Mesleki olarak kendinizi geliştirin
İşyerinizde üstlendiğiniz görev ve sorumluluklar, eğitimini aldığınız alanın ve bilgi düzeyinizin dışındaysa işi anlamak ve yetiştirebilmek için daha çok enerji harcamanız ve zamanla kendinizi yetersiz hissetmeniz mümkün. Bu nedenle mesleğinize ve sorumluluk alanınıza yönelik bilginizi artırmak için kendinizi geliştirmenizi sağlayacak eğitim almanızda fayda var.
Gerekirse destek isteyin
Tükenmişlik daha çok iş yaşamının sebep olduğu bir sıkıntı olduğu için öncelikli olarak üstlendiğiniz işin türü, miktarı veya kapasitenizi çok aşırı zorlaması durumunda gerekirse destek isteyin.
Hayatınızı sadece işe odaklamayın
İş ve ev hayatının dengesi çok önemli.
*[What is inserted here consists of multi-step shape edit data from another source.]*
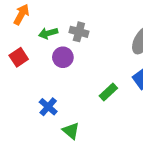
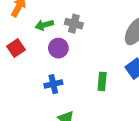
green rectangle: (108, 92) -> (102, 81), turned -42
blue cross: (48, 107) -> (53, 84), moved, turned 36

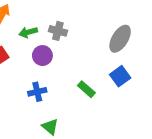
green rectangle: (102, 81) -> (86, 89), turned -54

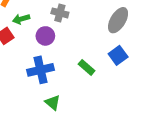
green arrow: (28, 32) -> (21, 19), moved
blue cross: (37, 92) -> (41, 70), size x1.5

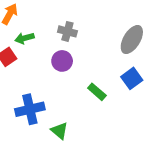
purple circle: (45, 36) -> (62, 61), moved
blue cross: (41, 70) -> (30, 109), moved

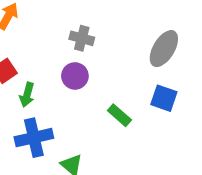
green arrow: (25, 38) -> (27, 95), moved, turned -60
blue square: (132, 78) -> (164, 98), turned -35

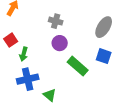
purple circle: (75, 76) -> (60, 43), moved
green rectangle: (119, 115) -> (78, 66), size x1.5

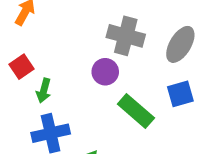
gray cross: (56, 21) -> (126, 36), moved, size x1.5
blue square: (104, 56) -> (180, 94), turned -35

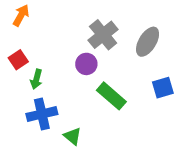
gray cross: (126, 36) -> (103, 35), turned 36
blue square: (180, 94) -> (163, 88), moved

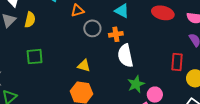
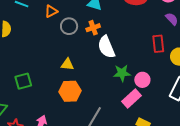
green square: (35, 57) -> (23, 81), moved
green star: (136, 84) -> (122, 73), turned 30

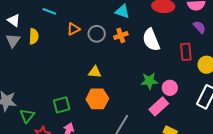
orange triangle: (51, 11) -> (73, 29), moved
white semicircle: (106, 47) -> (151, 40), moved
green square: (23, 81) -> (62, 105), moved

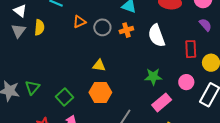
pink circle: (170, 88) -> (186, 82), moved
green square: (62, 105) -> (65, 97), turned -30
green triangle: (27, 116) -> (32, 88), moved

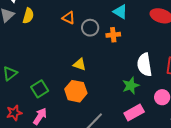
orange triangle: (79, 22) -> (69, 18), turned 40
white semicircle: (157, 36) -> (145, 65), moved
green star: (153, 77) -> (131, 86), turned -30

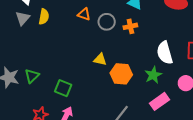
green square: (40, 89) -> (63, 88), turned -30
orange hexagon: (76, 91) -> (121, 74), moved

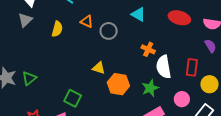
yellow semicircle: (44, 17) -> (57, 29), moved
orange cross: (130, 26) -> (148, 49), moved, turned 32
green square: (63, 88) -> (73, 98), moved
Bu dengenin bozulması bireyi zamanla tükenmişliğe ve aile içi bölünmelere götürebiliyor. Sadece işe odaklı yaşamayıp, iş stresi dışında kendinizi ortaya koyabileceğiniz ve rahatlayabileceğiniz, ruhunuzu ve zihninizi de dinlendireceğiniz alanlar ve fırsatlar yaratın.
Uzmana başvurmaktan çekinmeyin
Uzman Psikolog İrem Sürmez “Tükenmişlikle mücadele etmede gerekli tedbirleri aldıktan birkaç ay sonra buna rağmen kendinizi mutsuz ve tükenmiş hissetmeye devam ediyorsanız psikologdan destek almaktan çekinmeyin. Nasıl ki bir hastalıktan dolayı doğal olarak hekime başvuruyorsanız, geçmeyen tükenmişlik hissini de önemseyin ve çözüm bulmak için mutlaka uzmana başvurun” diyor.